[Extracted information — start]
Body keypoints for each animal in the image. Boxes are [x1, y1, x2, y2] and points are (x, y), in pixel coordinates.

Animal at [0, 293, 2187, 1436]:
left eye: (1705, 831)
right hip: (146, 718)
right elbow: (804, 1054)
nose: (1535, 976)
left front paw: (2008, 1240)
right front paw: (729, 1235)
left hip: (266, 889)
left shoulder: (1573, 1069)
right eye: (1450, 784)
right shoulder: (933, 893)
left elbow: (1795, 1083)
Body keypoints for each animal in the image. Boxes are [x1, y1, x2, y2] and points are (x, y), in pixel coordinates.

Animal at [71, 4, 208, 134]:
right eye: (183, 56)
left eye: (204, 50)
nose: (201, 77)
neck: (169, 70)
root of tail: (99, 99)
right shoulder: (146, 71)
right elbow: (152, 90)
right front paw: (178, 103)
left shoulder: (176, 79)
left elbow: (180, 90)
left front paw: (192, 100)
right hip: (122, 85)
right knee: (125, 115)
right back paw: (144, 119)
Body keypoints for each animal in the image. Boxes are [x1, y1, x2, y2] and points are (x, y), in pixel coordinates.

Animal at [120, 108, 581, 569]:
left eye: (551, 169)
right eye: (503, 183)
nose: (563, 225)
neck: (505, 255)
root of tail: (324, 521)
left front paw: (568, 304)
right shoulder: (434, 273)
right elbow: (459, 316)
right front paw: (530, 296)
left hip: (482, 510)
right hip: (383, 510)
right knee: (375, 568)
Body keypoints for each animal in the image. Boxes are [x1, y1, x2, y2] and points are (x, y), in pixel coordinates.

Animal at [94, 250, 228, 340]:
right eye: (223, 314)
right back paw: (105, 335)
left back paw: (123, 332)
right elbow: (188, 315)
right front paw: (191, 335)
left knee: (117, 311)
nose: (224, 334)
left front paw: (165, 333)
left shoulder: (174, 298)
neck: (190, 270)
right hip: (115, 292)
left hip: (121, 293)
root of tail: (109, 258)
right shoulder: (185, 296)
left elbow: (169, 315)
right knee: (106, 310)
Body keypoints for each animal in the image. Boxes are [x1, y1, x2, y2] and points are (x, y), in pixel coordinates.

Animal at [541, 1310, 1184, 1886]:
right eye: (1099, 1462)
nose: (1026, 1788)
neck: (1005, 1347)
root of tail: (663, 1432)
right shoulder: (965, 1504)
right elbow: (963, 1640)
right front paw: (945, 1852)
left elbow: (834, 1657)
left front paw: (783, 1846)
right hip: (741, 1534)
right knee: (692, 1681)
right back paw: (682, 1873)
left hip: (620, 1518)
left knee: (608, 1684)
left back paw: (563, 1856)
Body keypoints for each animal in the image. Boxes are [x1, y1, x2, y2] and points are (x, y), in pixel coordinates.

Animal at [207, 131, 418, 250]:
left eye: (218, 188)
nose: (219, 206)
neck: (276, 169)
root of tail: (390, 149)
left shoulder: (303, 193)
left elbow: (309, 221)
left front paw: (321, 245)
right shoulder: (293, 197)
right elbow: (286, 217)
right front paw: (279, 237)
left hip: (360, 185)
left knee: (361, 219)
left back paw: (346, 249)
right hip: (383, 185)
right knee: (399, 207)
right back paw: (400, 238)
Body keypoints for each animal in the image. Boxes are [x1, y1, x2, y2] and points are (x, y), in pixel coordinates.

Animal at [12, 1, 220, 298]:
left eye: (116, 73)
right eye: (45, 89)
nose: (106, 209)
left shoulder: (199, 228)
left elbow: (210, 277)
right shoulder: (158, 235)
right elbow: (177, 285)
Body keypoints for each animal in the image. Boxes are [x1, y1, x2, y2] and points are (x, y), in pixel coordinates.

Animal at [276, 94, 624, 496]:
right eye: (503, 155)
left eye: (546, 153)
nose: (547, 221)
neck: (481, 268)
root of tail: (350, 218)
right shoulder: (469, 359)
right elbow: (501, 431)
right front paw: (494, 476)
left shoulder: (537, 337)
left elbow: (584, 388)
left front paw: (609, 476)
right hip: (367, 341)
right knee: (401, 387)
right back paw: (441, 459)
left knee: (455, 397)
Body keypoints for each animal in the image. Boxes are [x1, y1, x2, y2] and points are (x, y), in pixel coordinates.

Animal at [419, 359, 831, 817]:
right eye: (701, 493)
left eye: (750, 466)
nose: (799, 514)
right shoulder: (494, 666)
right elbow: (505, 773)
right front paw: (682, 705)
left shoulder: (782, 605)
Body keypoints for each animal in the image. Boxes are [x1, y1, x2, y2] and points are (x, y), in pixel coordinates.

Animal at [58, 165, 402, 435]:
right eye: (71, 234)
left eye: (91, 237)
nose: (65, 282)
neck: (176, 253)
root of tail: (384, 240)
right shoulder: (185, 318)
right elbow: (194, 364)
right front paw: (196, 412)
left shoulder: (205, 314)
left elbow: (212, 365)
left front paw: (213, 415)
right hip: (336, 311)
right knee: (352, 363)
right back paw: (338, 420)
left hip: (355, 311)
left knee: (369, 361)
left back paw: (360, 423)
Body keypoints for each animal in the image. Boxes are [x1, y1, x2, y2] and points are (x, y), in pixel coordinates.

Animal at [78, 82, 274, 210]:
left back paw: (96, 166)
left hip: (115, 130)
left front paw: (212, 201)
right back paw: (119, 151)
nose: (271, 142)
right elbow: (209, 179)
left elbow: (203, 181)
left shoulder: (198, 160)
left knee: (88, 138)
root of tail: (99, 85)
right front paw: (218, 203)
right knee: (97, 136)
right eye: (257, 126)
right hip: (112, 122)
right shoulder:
[Extracted information — finish]
## Problem
The required output is the stretch of entries above from the line containing "right shoulder: (146, 71)" through the line containing "left eye: (218, 188)", reproduced exactly.

## Exercise result
right shoulder: (146, 71)
right elbow: (152, 90)
right front paw: (178, 103)
left shoulder: (176, 79)
left elbow: (180, 90)
left front paw: (192, 100)
right hip: (122, 85)
right knee: (125, 115)
right back paw: (144, 119)
Body keypoints for each animal in the image. Boxes are [x1, y1, x2, y2] and points are (x, y), in pixel coordinates.

Animal at [120, 108, 581, 569]:
left eye: (551, 169)
right eye: (503, 183)
nose: (563, 225)
neck: (505, 255)
root of tail: (324, 521)
left front paw: (568, 304)
right shoulder: (434, 273)
right elbow: (459, 316)
right front paw: (530, 296)
left hip: (482, 510)
right hip: (383, 510)
right knee: (375, 568)
Body keypoints for each animal in the image. Boxes are [x1, y1, x2, y2] and points are (x, y), in pixel coordinates.

Animal at [94, 250, 228, 340]:
right eye: (223, 314)
right back paw: (105, 335)
left back paw: (123, 332)
right elbow: (188, 315)
right front paw: (191, 335)
left knee: (117, 311)
nose: (224, 334)
left front paw: (165, 333)
left shoulder: (174, 298)
neck: (190, 270)
right hip: (115, 292)
left hip: (121, 293)
root of tail: (109, 258)
right shoulder: (185, 296)
left elbow: (169, 315)
right knee: (106, 310)
Body keypoints for each animal in the image. Boxes are [x1, y1, x2, y2] and points are (x, y), in pixel coordinates.

Animal at [541, 1310, 1184, 1886]:
right eye: (1099, 1462)
nose: (1026, 1788)
neck: (1005, 1347)
root of tail: (663, 1432)
right shoulder: (965, 1504)
right elbow: (963, 1640)
right front paw: (945, 1852)
left elbow: (834, 1657)
left front paw: (783, 1846)
right hip: (741, 1534)
right knee: (692, 1681)
right back paw: (682, 1873)
left hip: (620, 1518)
left knee: (608, 1684)
left back paw: (563, 1856)
Body keypoints for each animal in the image. Boxes are [x1, y1, x2, y2] and points are (x, y), in pixel coordinates.

Animal at [207, 131, 418, 250]:
left eye: (218, 188)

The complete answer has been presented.